> PROBLEM REQUIREMENTS: Rewrite the listing below, putting "Type out" wherever "Transcribe" appears and leaving everything else unchanged.

*** EXCERPTED DATA ***

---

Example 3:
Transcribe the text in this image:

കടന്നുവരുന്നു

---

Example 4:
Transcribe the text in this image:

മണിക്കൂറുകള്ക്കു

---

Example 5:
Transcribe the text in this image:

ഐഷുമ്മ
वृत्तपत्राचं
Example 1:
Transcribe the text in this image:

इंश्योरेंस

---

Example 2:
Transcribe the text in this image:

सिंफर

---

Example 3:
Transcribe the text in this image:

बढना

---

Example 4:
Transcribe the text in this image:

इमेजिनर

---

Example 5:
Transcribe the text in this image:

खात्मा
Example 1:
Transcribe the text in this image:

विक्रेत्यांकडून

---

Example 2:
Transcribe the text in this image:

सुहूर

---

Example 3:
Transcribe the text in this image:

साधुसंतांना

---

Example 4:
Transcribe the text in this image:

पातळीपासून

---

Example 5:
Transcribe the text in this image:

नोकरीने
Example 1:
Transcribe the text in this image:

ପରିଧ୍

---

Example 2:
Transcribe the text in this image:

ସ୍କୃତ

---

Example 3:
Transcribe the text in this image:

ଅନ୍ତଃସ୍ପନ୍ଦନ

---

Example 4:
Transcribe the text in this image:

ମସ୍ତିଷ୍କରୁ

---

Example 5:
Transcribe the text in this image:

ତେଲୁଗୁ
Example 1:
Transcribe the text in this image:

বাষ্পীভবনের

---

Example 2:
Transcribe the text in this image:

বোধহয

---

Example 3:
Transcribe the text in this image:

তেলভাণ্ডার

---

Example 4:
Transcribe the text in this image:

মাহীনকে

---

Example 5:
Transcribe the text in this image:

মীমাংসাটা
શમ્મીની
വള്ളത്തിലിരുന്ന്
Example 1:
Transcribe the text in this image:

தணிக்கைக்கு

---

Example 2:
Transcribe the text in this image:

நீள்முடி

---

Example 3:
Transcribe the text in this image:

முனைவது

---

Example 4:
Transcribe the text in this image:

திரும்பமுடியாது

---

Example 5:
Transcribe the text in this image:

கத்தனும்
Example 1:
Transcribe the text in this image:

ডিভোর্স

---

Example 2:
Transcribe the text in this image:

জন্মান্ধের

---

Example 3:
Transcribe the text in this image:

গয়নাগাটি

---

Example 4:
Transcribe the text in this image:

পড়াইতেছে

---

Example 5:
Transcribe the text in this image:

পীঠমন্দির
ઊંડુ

***

> RESULT OF THIS TASK:
---

Example 3:
Type out the text in this image:

കടന്നുവരുന്നു

---

Example 4:
Type out the text in this image:

മണിക്കൂറുകള്ക്കു

---

Example 5:
Type out the text in this image:

ഐഷുമ്മ
वृत्तपत्राचं
Example 1:
Type out the text in this image:

इंश्योरेंस

---

Example 2:
Type out the text in this image:

सिंफर

---

Example 3:
Type out the text in this image:

बढना

---

Example 4:
Type out the text in this image:

इमेजिनर

---

Example 5:
Type out the text in this image:

खात्मा
Example 1:
Type out the text in this image:

विक्रेत्यांकडून

---

Example 2:
Type out the text in this image:

सुहूर

---

Example 3:
Type out the text in this image:

साधुसंतांना

---

Example 4:
Type out the text in this image:

पातळीपासून

---

Example 5:
Type out the text in this image:

नोकरीने
Example 1:
Type out the text in this image:

ପରିଧ୍

---

Example 2:
Type out the text in this image:

ସ୍କୃତ

---

Example 3:
Type out the text in this image:

ଅନ୍ତଃସ୍ପନ୍ଦନ

---

Example 4:
Type out the text in this image:

ମସ୍ତିଷ୍କରୁ

---

Example 5:
Type out the text in this image:

ତେଲୁଗୁ
Example 1:
Type out the text in this image:

বাষ্পীভবনের

---

Example 2:
Type out the text in this image:

বোধহয

---

Example 3:
Type out the text in this image:

তেলভাণ্ডার

---

Example 4:
Type out the text in this image:

মাহীনকে

---

Example 5:
Type out the text in this image:

মীমাংসাটা
શમ્મીની
വള്ളത്തിലിരുന്ന്
Example 1:
Type out the text in this image:

தணிக்கைக்கு

---

Example 2:
Type out the text in this image:

நீள்முடி

---

Example 3:
Type out the text in this image:

முனைவது

---

Example 4:
Type out the text in this image:

திரும்பமுடியாது

---

Example 5:
Type out the text in this image:

கத்தனும்
Example 1:
Type out the text in this image:

ডিভোর্স

---

Example 2:
Type out the text in this image:

জন্মান্ধের

---

Example 3:
Type out the text in this image:

গয়নাগাটি

---

Example 4:
Type out the text in this image:

পড়াইতেছে

---

Example 5:
Type out the text in this image:

পীঠমন্দির
ઊંડુ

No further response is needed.